# Documentfragment

┄┄┄┄┄┄

Direct naar content gaan

Gerelateerde content

  • Wet en parlementaire geschiedenis
  • Internationale regelgeving
  • Lagere regelgeving
  • Besluiten
  • Jurisprudentie
  • Commentaar NLFiscaal
  • Literatuur
  • Recent

Samenvatting

In 2020 was de toenmalig fiscaal partner van X (belanghebbende) zelfstandig ondernemer. De partner (hierna: Y) heeft een aanvraag ingediend voor een uitkering op grond van de Tijdelijke overbruggingsregeling zelfstandig ondernemers (Tozo-1). De Tozo-1 uitkering is aan X en Y toegekend.

De uitkering had betrekking op de periode 1 maart tot en met 31 mei 2020 en bedroeg in totaal € 5.034. Op deze uitkering is in totaal € 526 loonheffing ingehouden.

De Inspecteur heeft de helft van de uitkering tot het belastbaar inkomen uit werk en woning over 2020 van X gerekend. X meent dat de Tozo-1 uitkering uitsluitend bij Y, de zelfstandig ondernemer, dient te worden belast. Zij heeft beroep ingesteld.

Niet in geschil is dat X en Y op het moment van de aanvraag een gezamenlijke huishouding voerden.

┄┄┄┄┄┄

# Gegevensregels
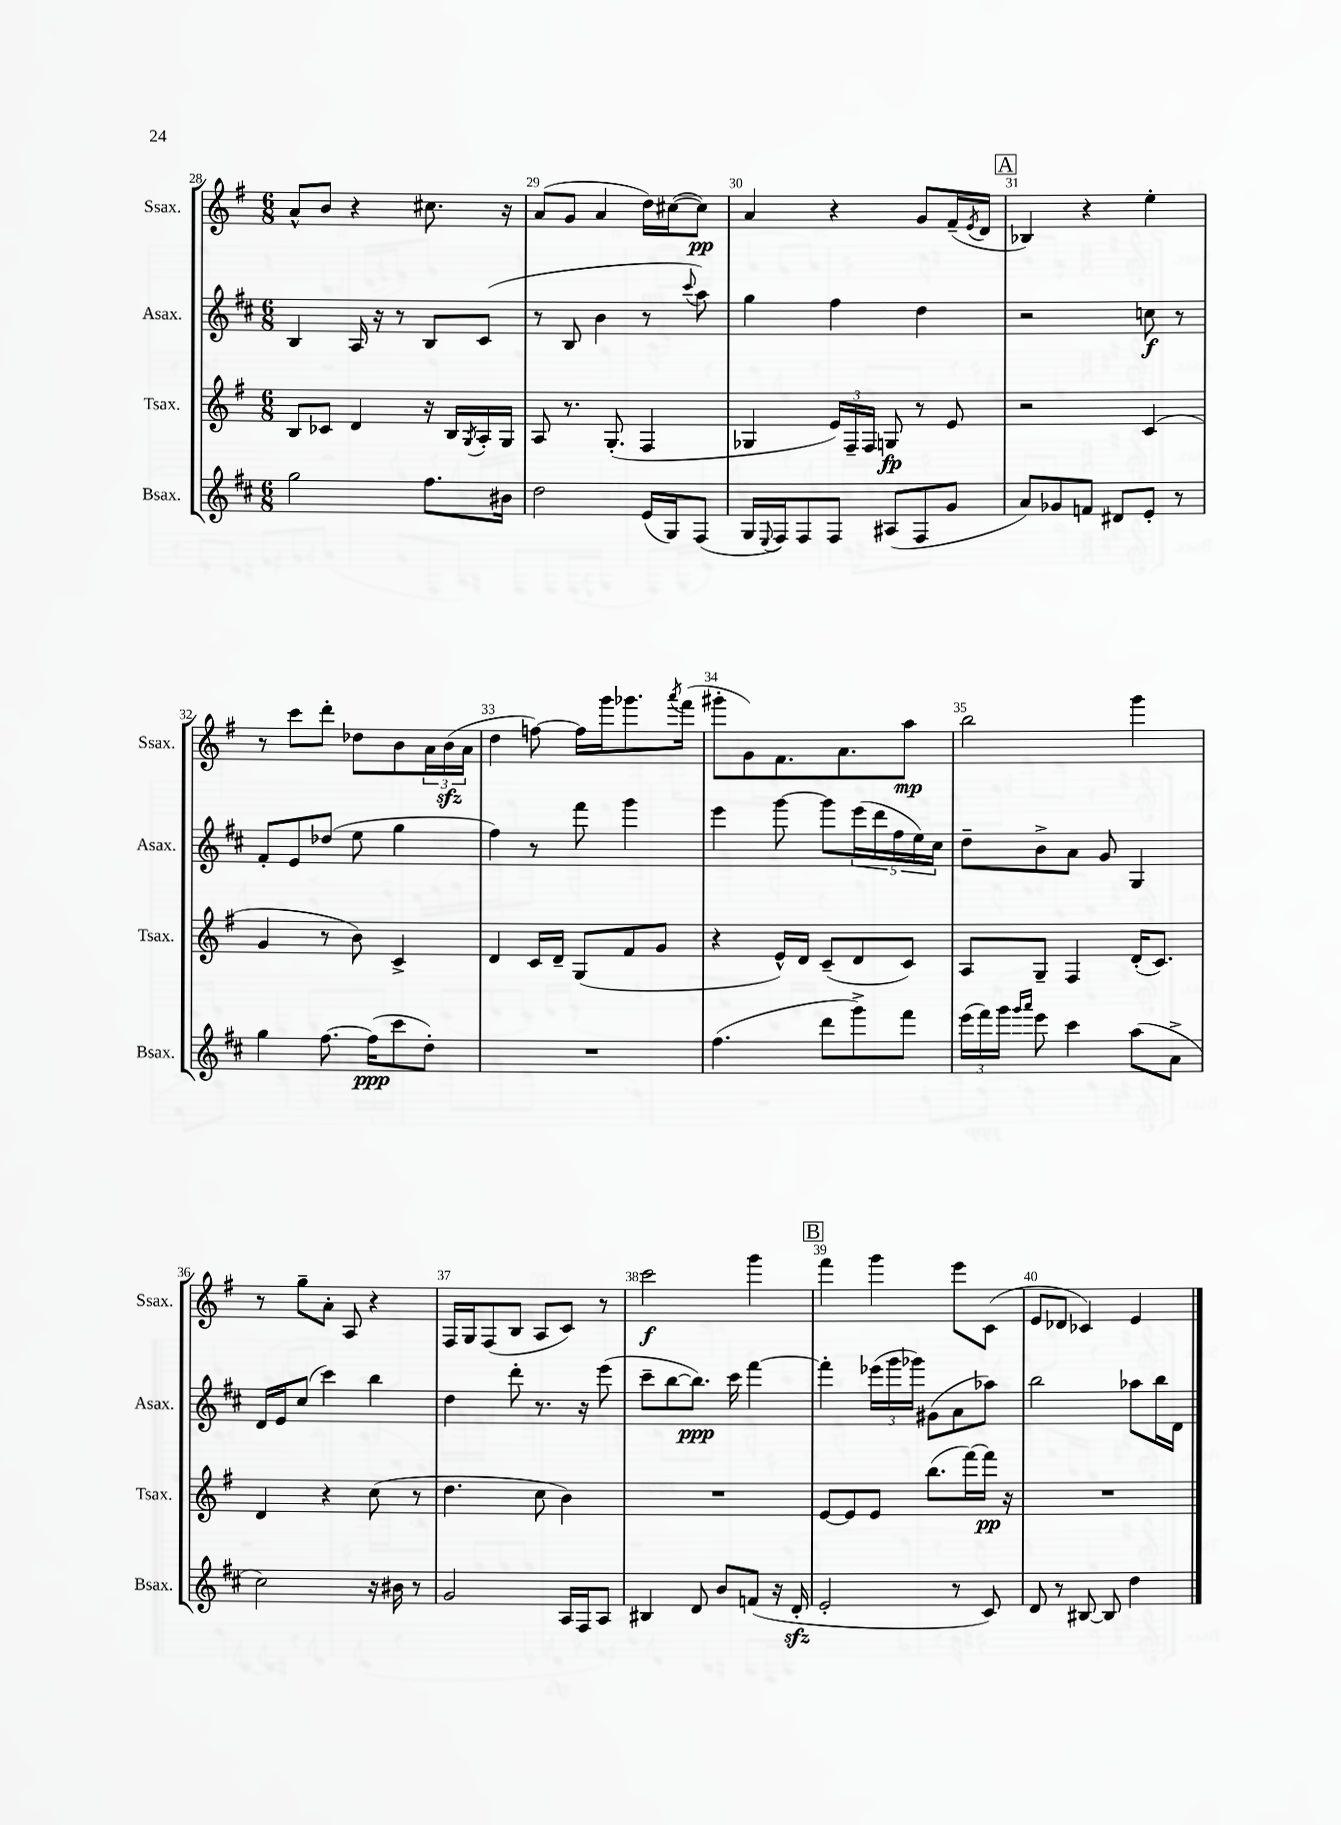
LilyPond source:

┄┄┄┄┄┄

# Opdrachten
a) Geef bij elke bewering aan of ze klopt met de samenvatting over de Tozo-1 uitkering. Antwoord met ja of nee en citeer de woorden uit de samenvatting die de doorslag geven.
(i) De uitkering bedroeg in totaal € 5.034.
(ii) De Inspecteur heeft de volledige uitkering tot het belastbaar inkomen van X gerekend.
(iii) Het is in geschil of X en Y ten tijde van de aanvraag een gezamenlijke huishouding voerden.
b) Schrijf uit de samenvatting over de Tozo-1 uitkering letterlijk over wat er staat van "In 2020 was" tot en met "gezamenlijke huishouding voerden.".
c) Hoeveel loonheffing is volgens de samenvatting over de Tozo-1 uitkering op de uitkering ingehouden?

# Uitgewerkte antwoorden
a)
(i) Ja: "De uitkering had betrekking op de periode 1 maart tot en met 31 mei 2020 en bedroeg in totaal € 5.034."
(ii) Nee: "De Inspecteur heeft de helft van de uitkering tot het belastbaar inkomen uit werk en woning over 2020 van X gerekend."
(iii) Nee: "Niet in geschil is dat X en Y op het moment van de aanvraag een gezamenlijke huishouding voerden."

b)
In 2020 was de toenmalig fiscaal partner van X (belanghebbende) zelfstandig ondernemer. De partner (hierna: Y) heeft een aanvraag ingediend voor een uitkering op grond van de Tijdelijke overbruggingsregeling zelfstandig ondernemers (Tozo-1). De Tozo-1 uitkering is aan X en Y toegekend.

De uitkering had betrekking op de periode 1 maart tot en met 31 mei 2020 en bedroeg in totaal € 5.034. Op deze uitkering is in totaal € 526 loonheffing ingehouden.

De Inspecteur heeft de helft van de uitkering tot het belastbaar inkomen uit werk en woning over 2020 van X gerekend. X meent dat de Tozo-1 uitkering uitsluitend bij Y, de zelfstandig ondernemer, dient te worden belast. Zij heeft beroep ingesteld.

Niet in geschil is dat X en Y op het moment van de aanvraag een gezamenlijke huishouding voerden.

c) In totaal € 526.